Source document>
════

Few explanations about Docker, differences between Image and Container and Overview of Kubernetes Concept
Long story before containerization arises, we tend to use VMs approach on deploying applications. Every machine will have their OS with its libraries, makes the apps size is pretty huge as its contains OS. The diagram is closely like below:
VM runs on top of Hypervisor, if you have heard of VMware, Virtual Box, Hyper-V that are some examples of hypervisor. Each app is isolated within VM alongside with the OS and this is similar to container, the fundamentals that must understand by developers nowadays.
Basic concept of container is similar to container in real life, which is the way you package everything into one. Like this cargo container below:
You might often hearing these questions from your colleagues:
My app works smoothly on your laptop, but why it doesn’t work on my machine?
Most likely they haven’t implemented containerization on their applications that forces them to do installations step by step every time they want to test the app in local machine. Moreover the installations of its dependencies are differ on each Operating Systems. Let’s say that when you install NodeJS in Windows has different steps when you install it on Linux.
But with container, we won’t get bother by doing such repetitive things that will save us much time and could focus on the development instead.
More specifically, container wraps and package the code, dependencies, configurations in one file and makes it isolate from each other and with the OS. Though they are isolated but they can communicate by networks which is the happy part of containerzation!
As we saw before that VMs run on top of Hypervisor meanwhile container runs on top of some sort of it we call it as container runtime. There are some container runtimes but the most popular is Docker.
In world of virtualization and container, actually the things discussed above is more considered as definition of Image. Then what’s the difference between image and container?
To get easier on understanding both terms, we can use Object Oriented Programming analogy, think of Image as Class and container as Object. We can instantiate many Objects from a Class, and so does container. We could create and run many containers from an image.
Then in short we could say that actually containers is image that running.
Let’s move straight to Docker, one of container runtime that popular among developers.

════

Provided records>
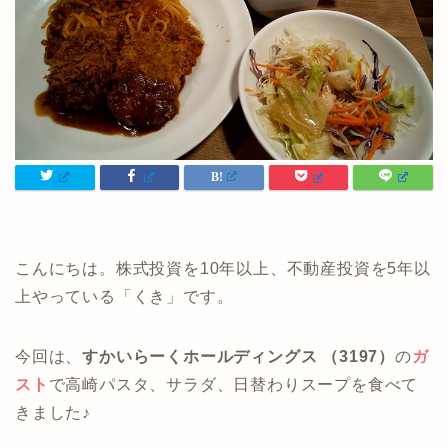
こんにちは。株式投資を10年以上、不動産投資を5年以
上やっている「くき」です。
今回は、
すかいらーくホールディングス （3197）
の
ガ
スト
で高崎パスタ、サラダ、日替わりスープを食べて
きました♪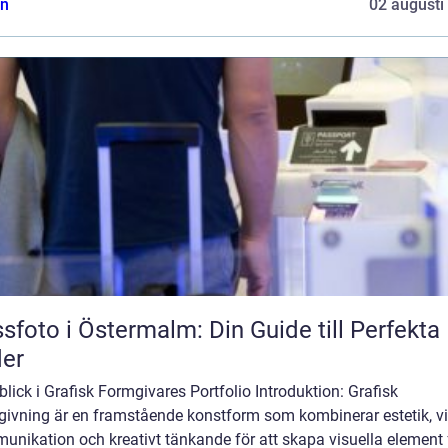
n
02 augusti
sfoto i Östermalm: Din Guide till Perfekta 
der
blick i Grafisk Formgivares Portfolio Introduktion: Grafisk
givning är en framstående konstform som kombinerar estetik, vi
nikation och kreativt tänkande för att skapa visuella element 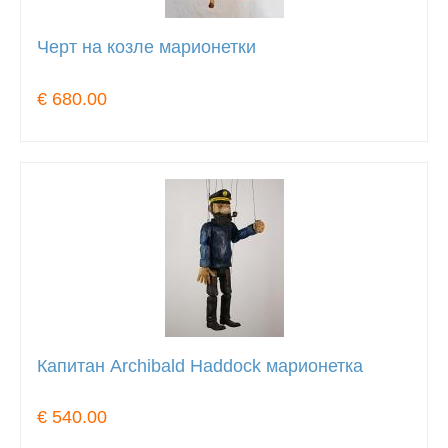
Черт на козле марионетки
€ 680.00
Капитан Archibald Haddock марионетка
€ 540.00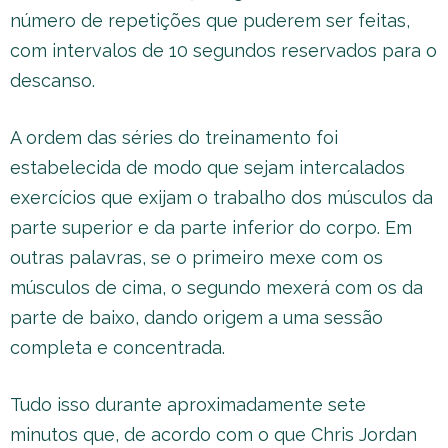
número de repetições que puderem ser feitas,
com intervalos de 10 segundos reservados para o
descanso.
A ordem das séries do treinamento foi
estabelecida de modo que sejam intercalados
exercícios que exijam o trabalho dos músculos da
parte superior e da parte inferior do corpo. Em
outras palavras, se o primeiro mexe com os
músculos de cima, o segundo mexerá com os da
parte de baixo, dando origem a uma sessão
completa e concentrada.
Tudo isso durante aproximadamente sete
minutos que, de acordo com o que Chris Jordan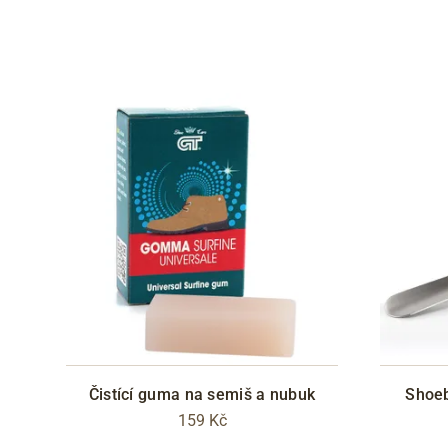
Čistící guma na semiš a nubuk
Shoeb
159 Kč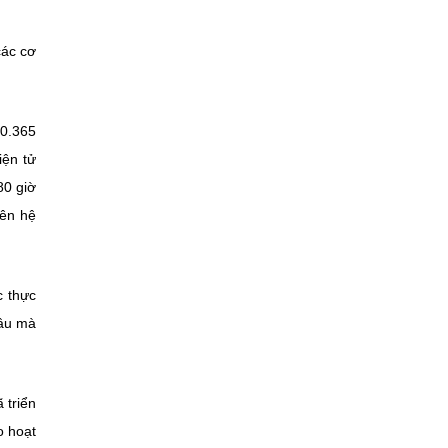
các cơ
0.365
iện tử
80 giờ
rên hệ
c thực
đâu mà
 triển
o hoạt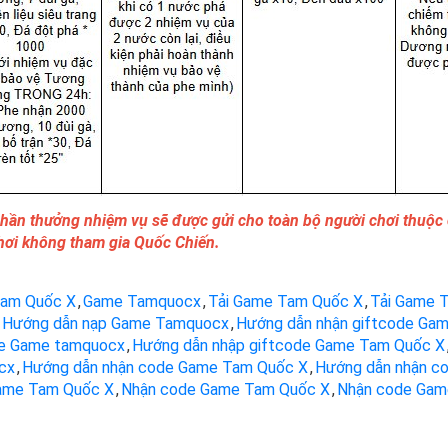
Phần thưởng nhiệm vụ sẽ được gửi cho toàn bộ người chơi thuộc
hơi không tham gia Quốc Chiến.
am Quốc X
,
Game Tamquocx
,
Tải Game Tam Quốc X
,
Tải Game 
Hướng dẫn nạp Game Tamquocx
,
Hướng dẫn nhận giftcode Ga
de Game tamquocx
,
Hướng dẫn nhập giftcode Game Tam Quốc X
cx
,
Hướng dẫn nhận code Game Tam Quốc X
,
Hướng dẫn nhận c
ame Tam Quốc X
,
Nhận code Game Tam Quốc X
,
Nhận code Gam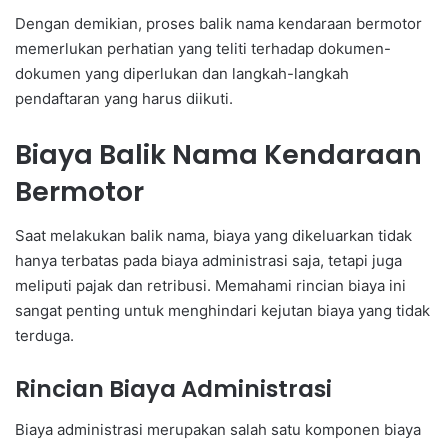
Dengan demikian, proses balik nama kendaraan bermotor
memerlukan perhatian yang teliti terhadap dokumen-
dokumen yang diperlukan dan langkah-langkah
pendaftaran yang harus diikuti.
Biaya Balik Nama Kendaraan
Bermotor
Saat melakukan balik nama, biaya yang dikeluarkan tidak
hanya terbatas pada biaya administrasi saja, tetapi juga
meliputi pajak dan retribusi. Memahami rincian biaya ini
sangat penting untuk menghindari kejutan biaya yang tidak
terduga.
Rincian Biaya Administrasi
Biaya administrasi merupakan salah satu komponen biaya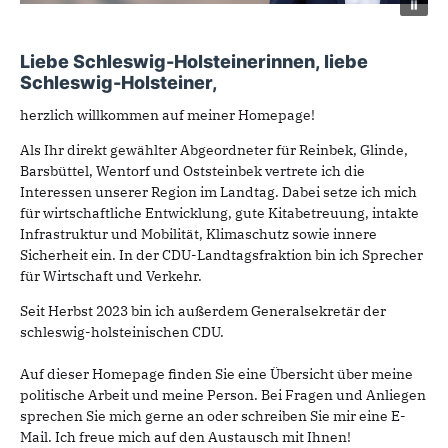
Liebe Schleswig-Holsteinerinnen, liebe
Schleswig-Holsteiner,
herzlich willkommen auf meiner Homepage!
Als Ihr direkt gewählter Abgeordneter für Reinbek, Glinde,
Barsbüttel, Wentorf und Oststeinbek vertrete ich die
Interessen unserer Region im Landtag. Dabei setze ich mich
für wirtschaftliche Entwicklung, gute Kitabetreuung, intakte
Infrastruktur und Mobilität, Klimaschutz sowie innere
Sicherheit ein. In der CDU-Landtagsfraktion bin ich Sprecher
für Wirtschaft und Verkehr.
Seit Herbst 2023 bin ich außerdem Generalsekretär der
schleswig-holsteinischen CDU.
Auf dieser Homepage finden Sie eine Übersicht über meine
politische Arbeit und meine Person. Bei Fragen und Anliegen
sprechen Sie mich gerne an oder schreiben Sie mir eine E-
Mail. Ich freue mich auf den Austausch mit Ihnen!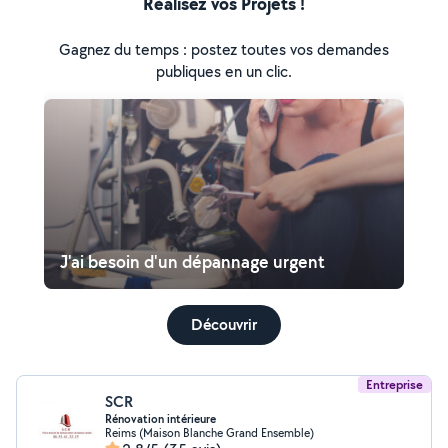
Réalisez vos Projets !
Gagnez du temps : postez toutes vos demandes
publiques en un clic.
J'ai besoin d'un dépannage urgent
Découvrir
Entreprise
SCR
Rénovation intérieure
Reims (Maison Blanche Grand Ensemble)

════

Activity list>
a) What is the most popular container runtime, according to the Docker overview?
b) Transcribe the Docker overview starting at "In world of" and stopping after "image and container?".
c) Summarize the Docker overview in three sentences.
The rows come from a different source than the text.

Your responses>
a) Docker.

b)
In world of virtualization and container, actually the things discussed above is more considered as definition of Image. Then what’s the difference between image and container?

c) Before containerization, applications were deployed on VMs that run on a hypervisor, and each VM carries its own OS, which makes the apps large. A container packages the code, dependencies, and configurations into one isolated file that runs on a container runtime, with Docker being the most popular, and this avoids repeating installation steps on every machine. Using an object-oriented analogy, an image is like a class and a container is like an object, so a container is an image that is running.